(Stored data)

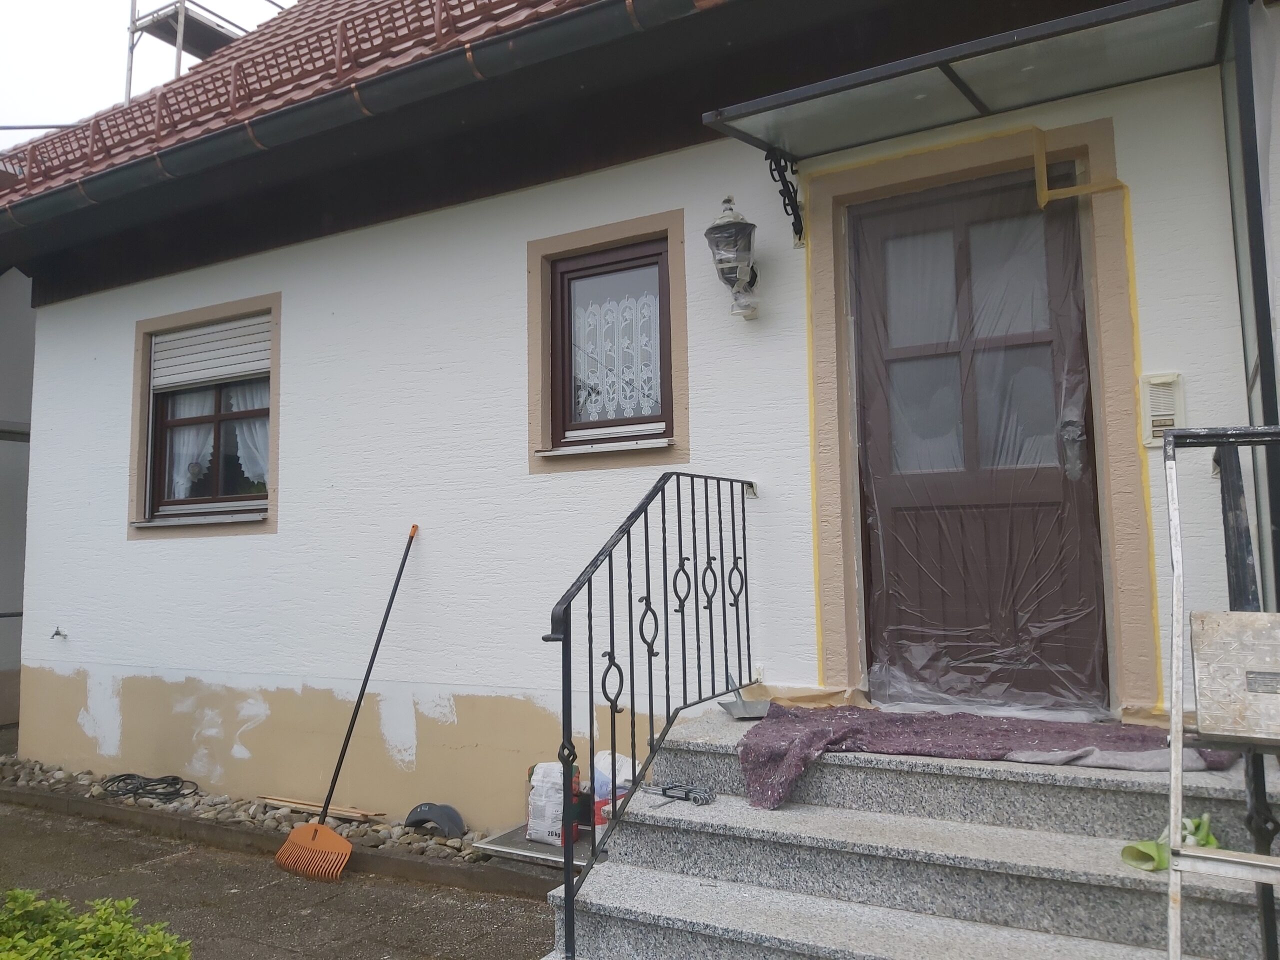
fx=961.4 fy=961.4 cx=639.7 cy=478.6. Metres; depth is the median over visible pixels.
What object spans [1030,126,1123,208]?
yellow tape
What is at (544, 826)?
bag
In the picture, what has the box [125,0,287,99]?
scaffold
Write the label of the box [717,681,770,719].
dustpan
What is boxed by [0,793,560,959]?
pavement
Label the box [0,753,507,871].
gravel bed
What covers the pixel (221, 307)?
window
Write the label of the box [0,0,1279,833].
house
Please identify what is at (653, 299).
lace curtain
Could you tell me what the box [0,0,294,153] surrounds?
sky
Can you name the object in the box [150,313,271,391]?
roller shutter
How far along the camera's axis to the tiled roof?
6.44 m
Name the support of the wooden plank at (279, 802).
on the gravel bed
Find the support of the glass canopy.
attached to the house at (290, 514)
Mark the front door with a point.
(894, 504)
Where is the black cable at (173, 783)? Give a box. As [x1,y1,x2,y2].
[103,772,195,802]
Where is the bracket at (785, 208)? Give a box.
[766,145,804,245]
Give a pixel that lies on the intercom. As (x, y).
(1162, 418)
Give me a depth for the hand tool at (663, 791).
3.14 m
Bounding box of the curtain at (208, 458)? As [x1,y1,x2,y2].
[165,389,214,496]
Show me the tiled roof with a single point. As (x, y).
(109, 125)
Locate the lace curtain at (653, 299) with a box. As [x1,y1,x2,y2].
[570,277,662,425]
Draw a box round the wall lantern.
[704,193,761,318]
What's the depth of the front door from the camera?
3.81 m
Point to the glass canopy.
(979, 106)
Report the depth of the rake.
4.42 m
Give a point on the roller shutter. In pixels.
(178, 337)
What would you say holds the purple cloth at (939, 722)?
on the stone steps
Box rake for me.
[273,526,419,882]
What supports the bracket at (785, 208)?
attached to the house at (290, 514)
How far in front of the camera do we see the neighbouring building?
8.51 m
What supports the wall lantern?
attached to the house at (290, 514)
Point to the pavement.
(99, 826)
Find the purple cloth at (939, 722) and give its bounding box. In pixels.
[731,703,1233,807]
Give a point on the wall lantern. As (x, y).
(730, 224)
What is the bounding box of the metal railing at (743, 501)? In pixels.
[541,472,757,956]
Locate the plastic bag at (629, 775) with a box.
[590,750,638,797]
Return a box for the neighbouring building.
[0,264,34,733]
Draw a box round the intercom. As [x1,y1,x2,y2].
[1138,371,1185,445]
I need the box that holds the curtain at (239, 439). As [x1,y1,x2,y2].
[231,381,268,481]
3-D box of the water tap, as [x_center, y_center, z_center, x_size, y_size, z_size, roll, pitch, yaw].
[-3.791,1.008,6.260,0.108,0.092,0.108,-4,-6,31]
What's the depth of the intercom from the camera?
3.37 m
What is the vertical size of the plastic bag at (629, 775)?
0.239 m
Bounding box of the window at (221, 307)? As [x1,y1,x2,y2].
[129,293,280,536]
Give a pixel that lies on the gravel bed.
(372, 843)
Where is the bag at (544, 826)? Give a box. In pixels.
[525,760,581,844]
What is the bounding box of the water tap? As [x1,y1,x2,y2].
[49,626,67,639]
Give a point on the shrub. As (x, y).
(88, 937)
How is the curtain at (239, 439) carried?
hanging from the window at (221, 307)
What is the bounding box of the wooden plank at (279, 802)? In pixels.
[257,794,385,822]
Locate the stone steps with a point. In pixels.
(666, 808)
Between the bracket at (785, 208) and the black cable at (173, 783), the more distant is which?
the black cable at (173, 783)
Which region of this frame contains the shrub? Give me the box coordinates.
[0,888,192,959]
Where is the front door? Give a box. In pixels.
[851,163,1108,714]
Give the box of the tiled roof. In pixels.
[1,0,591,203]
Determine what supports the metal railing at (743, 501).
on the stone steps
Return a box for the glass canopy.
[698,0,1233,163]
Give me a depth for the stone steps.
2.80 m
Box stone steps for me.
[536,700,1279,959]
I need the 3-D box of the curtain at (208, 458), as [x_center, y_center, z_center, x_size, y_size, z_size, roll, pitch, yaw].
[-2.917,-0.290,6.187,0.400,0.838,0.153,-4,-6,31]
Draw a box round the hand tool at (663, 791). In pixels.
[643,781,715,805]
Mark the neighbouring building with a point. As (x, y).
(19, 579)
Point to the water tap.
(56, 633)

_Exercise_. Only the lines from the line with "Draw a box round the hand" to the final line of the entries are to be returned, each exactly as written, both ends included.

_Final answer_.
Draw a box round the hand tool at (663, 791). In pixels.
[643,781,715,805]
Mark the neighbouring building with a point. As (x, y).
(19, 579)
Point to the water tap.
(56, 633)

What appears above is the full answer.